This is my review of The Bloomsbury Group by Frances Spalding.
Written by the “leading authority” Frances Spalding, this fascinating and very readable book which manages to cover in only a hundred pages an astonishing amount of information without seeming overloaded, begins with a brief explanation of the famous Bloomsbury Group before embarking on thumbnail biographies of many of its key members, each accompanying a full-page illustration of a painting from the National Portrait Gallery in London.

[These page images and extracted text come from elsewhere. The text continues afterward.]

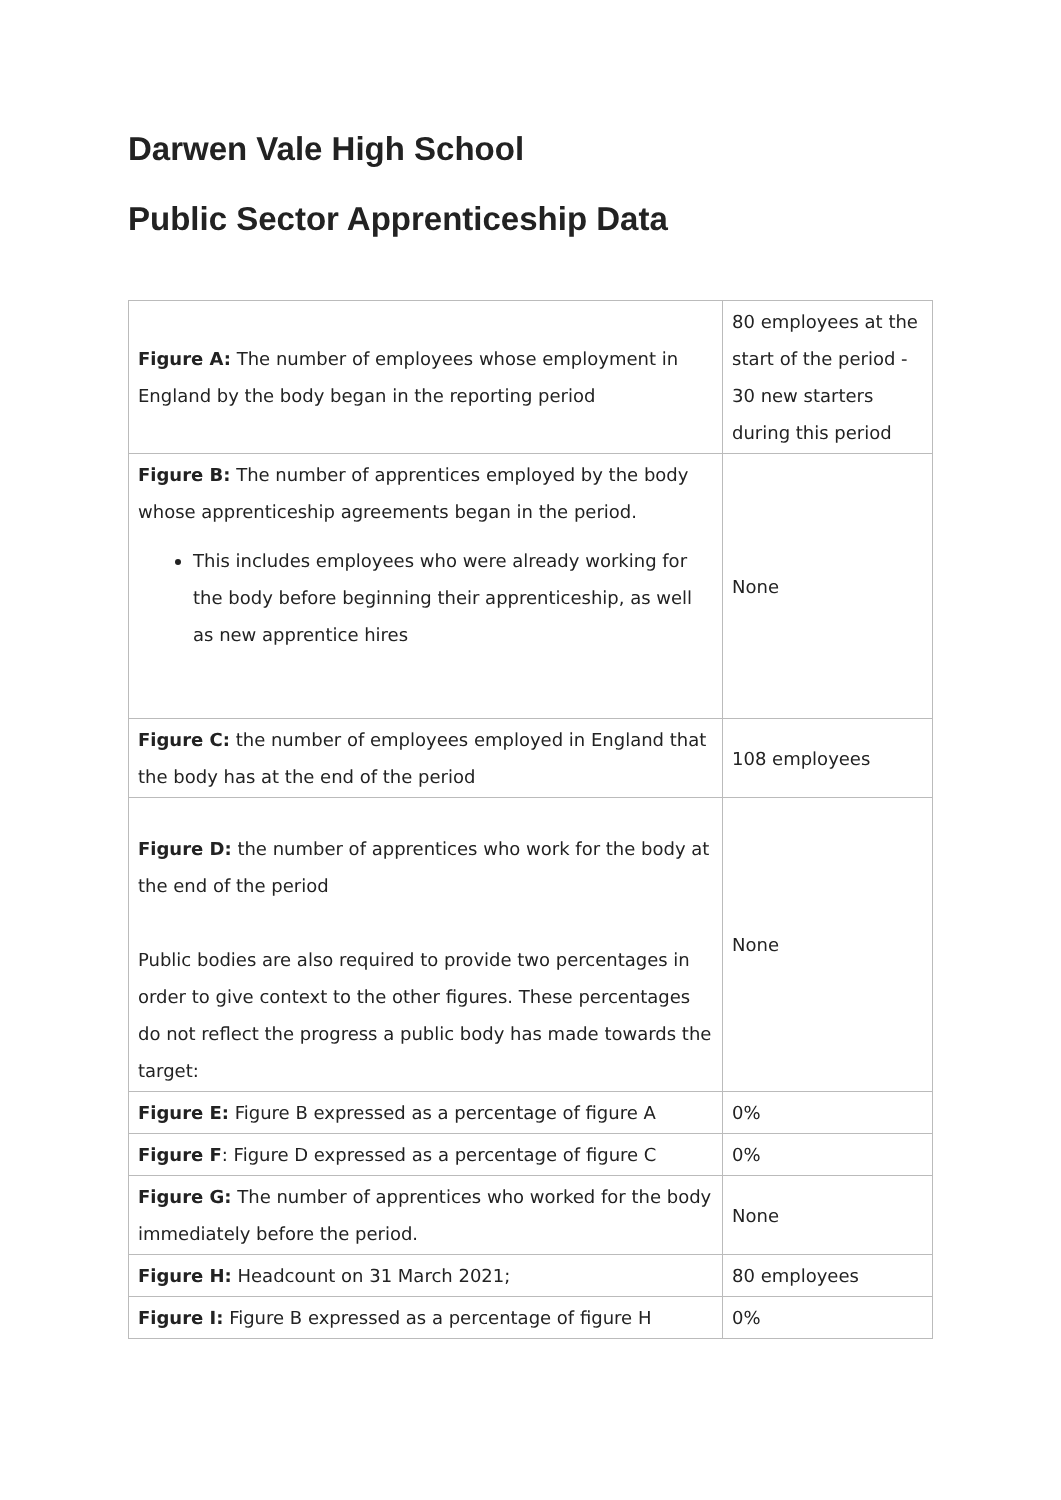Darwen Vale High School
Public Sector Apprenticeship Data
| Figure A: The number of employees whose employment in England by the body began in the reporting period | 80 employees at the start of the period - 30 new starters during this period |
| Figure B: The number of apprentices employed by the body whose apprenticeship agreements began in the period. This includes employees who were already working for the body before beginning their apprenticeship, as well as new apprentice hires | None |
| Figure C: the number of employees employed in England that the body has at the end of the period | 108 employees |
| Figure D: the number of apprentices who work for the body at the end of the period Public bodies are also required to provide two percentages in order to give context to the other figures. These percentages do not reflect the progress a public body has made towards the target: | None |
| Figure E: Figure B expressed as a percentage of figure A | 0% |
| Figure F : Figure D expressed as a percentage of figure C | 0% |
| Figure G: The number of apprentices who worked for the body immediately before the period. | None |
| Figure H: Headcount on 31 March 2021; | 80 employees |
| Figure I: Figure B expressed as a percentage of figure H | 0% |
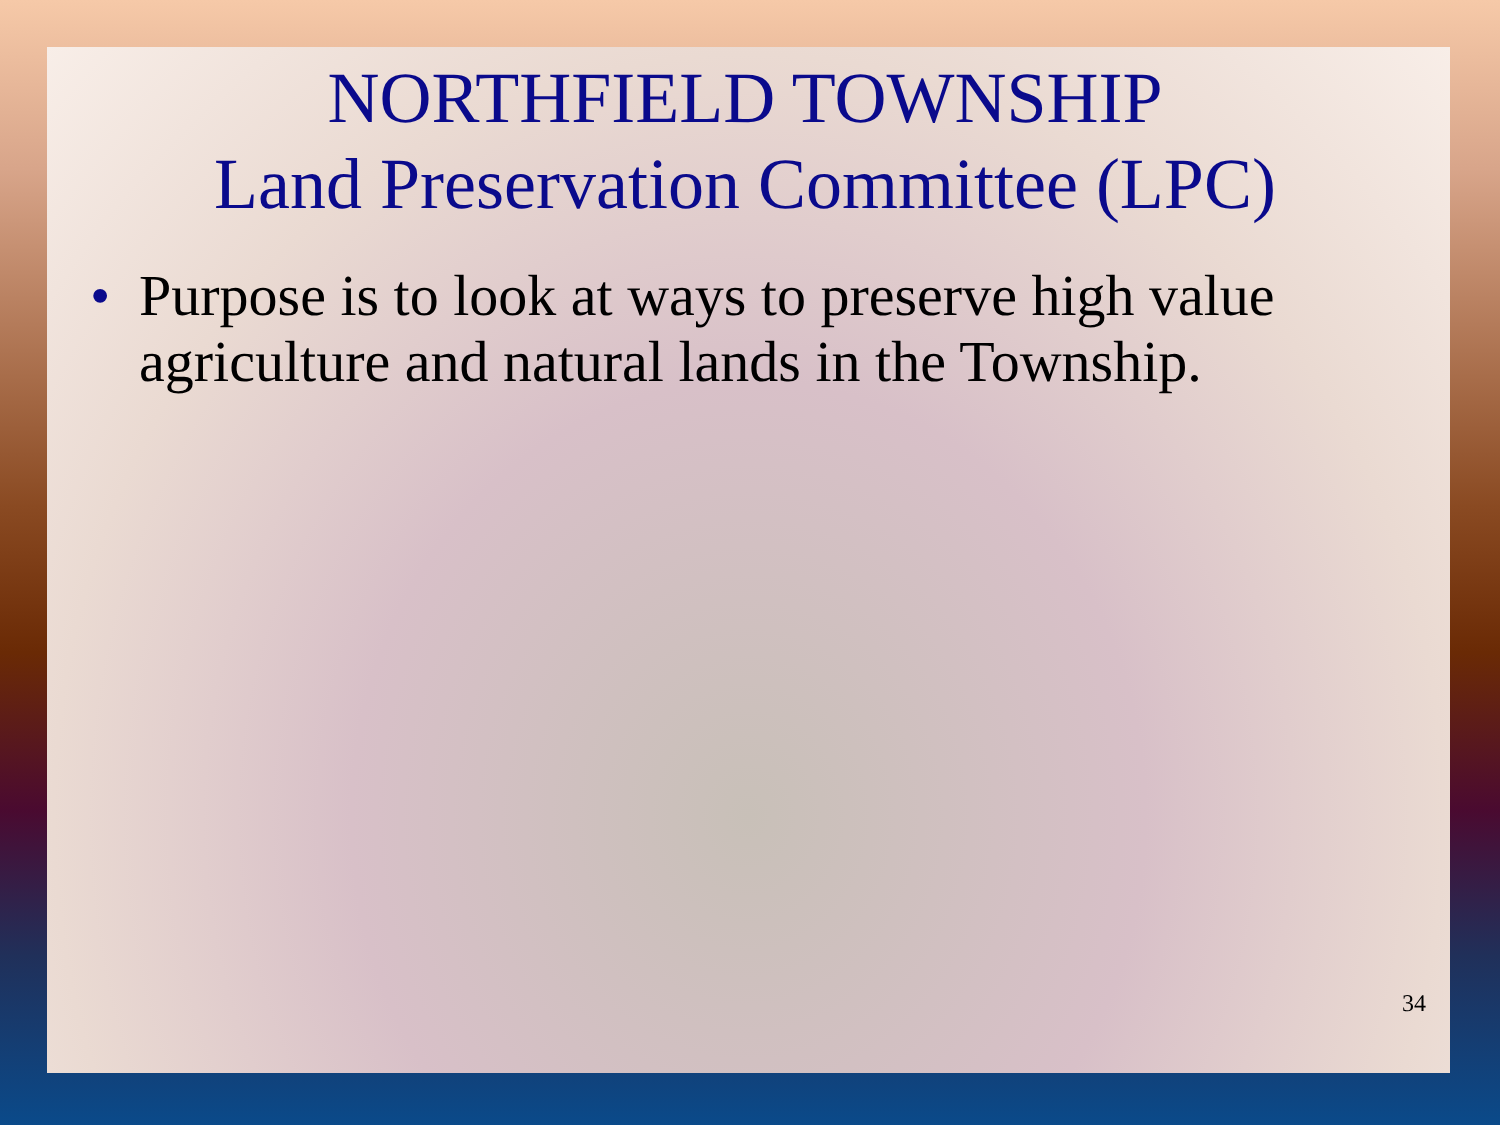NORTHFIELD TOWNSHIP
Land Preservation Committee (LPC)
• Purpose is to look at ways to preserve high value agriculture and natural lands in the Township.
34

I have been forced to modify my view of the Bloomsbury Group (so-named after the district into which Vanessa Bell, as she was to become moved, together with her siblings including Virginia who was to marry the publisher Leonard Woolf. Having regarded them as a group of self-absorbed intellectuals, somewhat self-indulgent in the justification of their casual switching of partners, I now realise that their earnest discussion and experimentation was an important and inevitable response to the stultifying grip of Victorian moral conventions and unquestioning acceptance of religious teaching which linked ethics with behaviour. “Fresh questions had to be asked as to how and why they should be connected. What was the nature of good? How should you live? What philosophy could be found to support and justify the good life?” The Bloomsbury Group believed in honest personal relationships, and the value of enduring friendship, which could transcend a love affair which had lost its meaning. Virginia Woolf praised her Bloomsbury friends for “having worked out a view of life which still holds…after twenty years; and no amount of quarrelling or success, or failure has altered this”.

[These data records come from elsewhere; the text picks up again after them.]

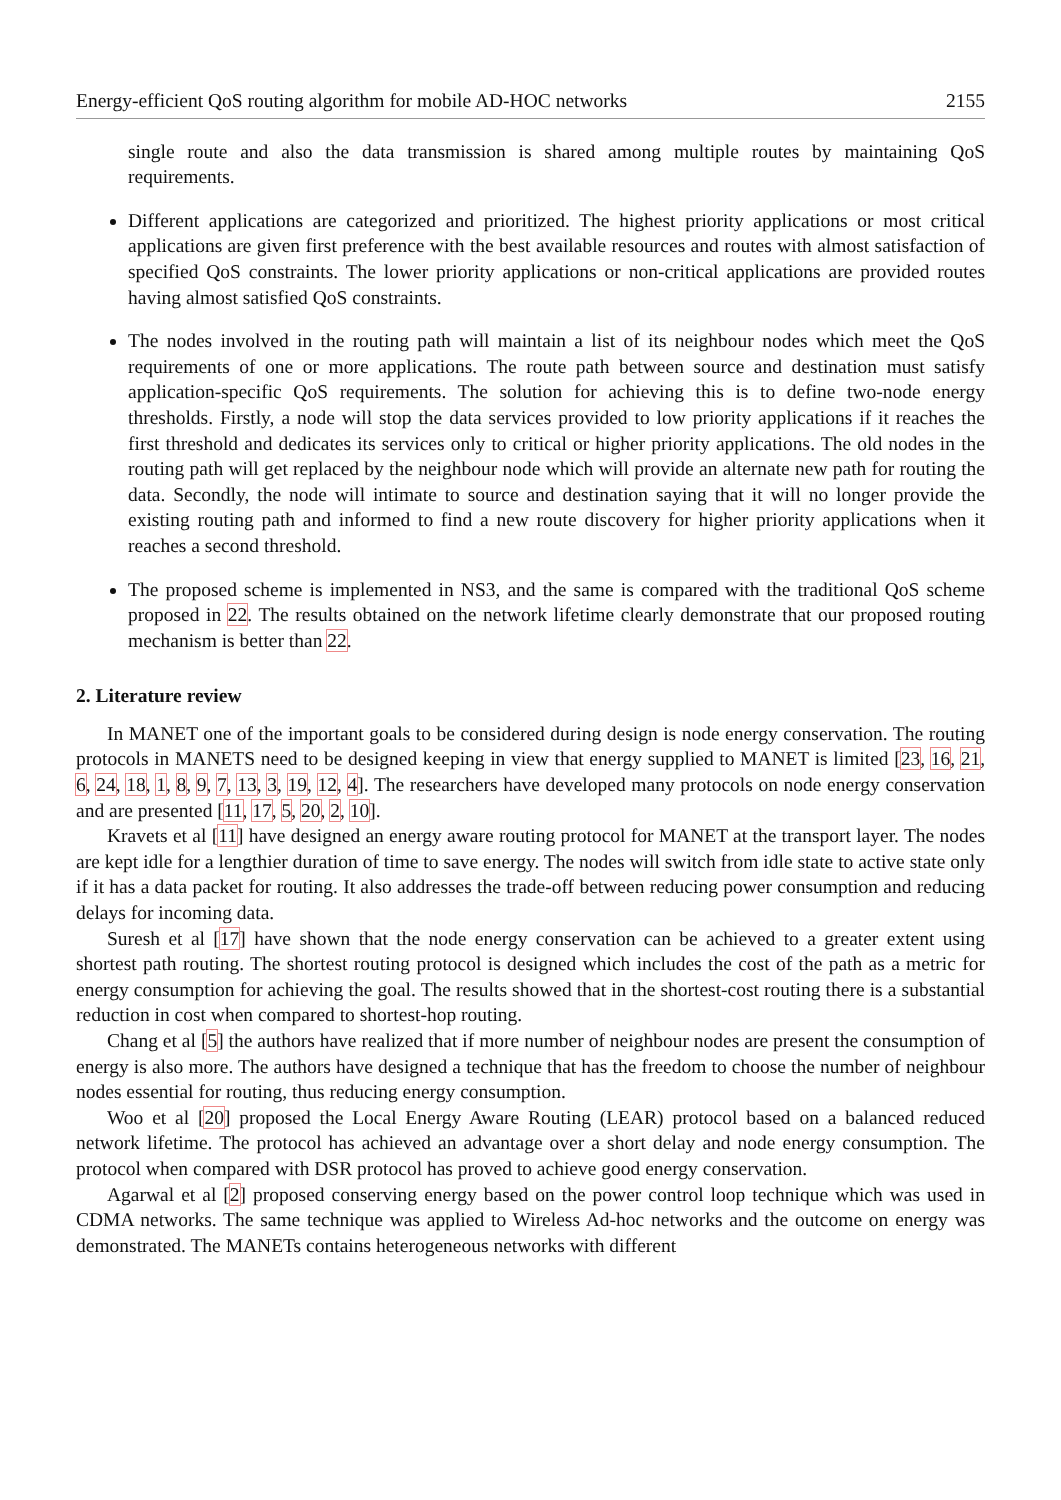Energy-efficient QoS routing algorithm for mobile AD-HOC networks 2155
single route and also the data transmission is shared among multiple routes by maintaining QoS requirements.
Different applications are categorized and prioritized. The highest priority applications or most critical applications are given first preference with the best available resources and routes with almost satisfaction of specified QoS constraints. The lower priority applications or non-critical applications are provided routes having almost satisfied QoS constraints.
The nodes involved in the routing path will maintain a list of its neighbour nodes which meet the QoS requirements of one or more applications. The route path between source and destination must satisfy application-specific QoS requirements. The solution for achieving this is to define two-node energy thresholds. Firstly, a node will stop the data services provided to low priority applications if it reaches the first threshold and dedicates its services only to critical or higher priority applications. The old nodes in the routing path will get replaced by the neighbour node which will provide an alternate new path for routing the data. Secondly, the node will intimate to source and destination saying that it will no longer provide the existing routing path and informed to find a new route discovery for higher priority applications when it reaches a second threshold.
The proposed scheme is implemented in NS3, and the same is compared with the traditional QoS scheme proposed in 22. The results obtained on the network lifetime clearly demonstrate that our proposed routing mechanism is better than 22.
2. Literature review
In MANET one of the important goals to be considered during design is node energy conservation. The routing protocols in MANETS need to be designed keeping in view that energy supplied to MANET is limited [23, 16, 21, 6, 24, 18, 1, 8, 9, 7, 13, 3, 19, 12, 4]. The researchers have developed many protocols on node energy conservation and are presented [11, 17, 5, 20, 2, 10].
Kravets et al [11] have designed an energy aware routing protocol for MANET at the transport layer. The nodes are kept idle for a lengthier duration of time to save energy. The nodes will switch from idle state to active state only if it has a data packet for routing. It also addresses the trade-off between reducing power consumption and reducing delays for incoming data.
Suresh et al [17] have shown that the node energy conservation can be achieved to a greater extent using shortest path routing. The shortest routing protocol is designed which includes the cost of the path as a metric for energy consumption for achieving the goal. The results showed that in the shortest-cost routing there is a substantial reduction in cost when compared to shortest-hop routing.
Chang et al [5] the authors have realized that if more number of neighbour nodes are present the consumption of energy is also more. The authors have designed a technique that has the freedom to choose the number of neighbour nodes essential for routing, thus reducing energy consumption.
Woo et al [20] proposed the Local Energy Aware Routing (LEAR) protocol based on a balanced reduced network lifetime. The protocol has achieved an advantage over a short delay and node energy consumption. The protocol when compared with DSR protocol has proved to achieve good energy conservation.
Agarwal et al [2] proposed conserving energy based on the power control loop technique which was used in CDMA networks. The same technique was applied to Wireless Ad-hoc networks and the outcome on energy was demonstrated. The MANETs contains heterogeneous networks with different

It is revealing how many of the photographs and paintings show the characters reading: the oddly charismatic, sedentary “man of letters” Lytton Strachey, was “often shown in a state of complete relaxation, a condition conducive to a life of intense mental activity”. This inspired the hopeless love of the probably somewhat neurotic artist Dora Carrington, whose portraits impressed me with their quality and realism: namely that of the handsome expert on Spain, Gerard Brenan, who in turn carried a torch in vain for her, and of E.M. Forster who shared Bloomsbury values while remaining on the margins of the group. The clarity and lifelike quality of Roger Fry’s self-portrait together with those of Bertrand Russell (whose mathematical mind and contempt for homosexuality may have distanced him from the Bloomsbury network, which he could not avoid because his wife Alys’s nieces married into it) and of Clive Bell, the longsuffering husband of Vanessa are at odds with Fry’s pioneering work “crusading passionately on behalf of Cézanne, Gauguin, Van Gogh and Matisse,” to raise awareness in Britain of the Impressionist movement.
The author’s many insights into the lives and time of the Bloomsbury Group, are lightened by many anecdotes, such as the magnetic “cornflower-blue”-eyed David Garnett watching the weighing of Angelica, newborn daughter of Vanessa Bell and Duncan Grant with whom he lived in a menage à trois, and “conceiving the idea of marrying her” which he duly did more than twenty years later.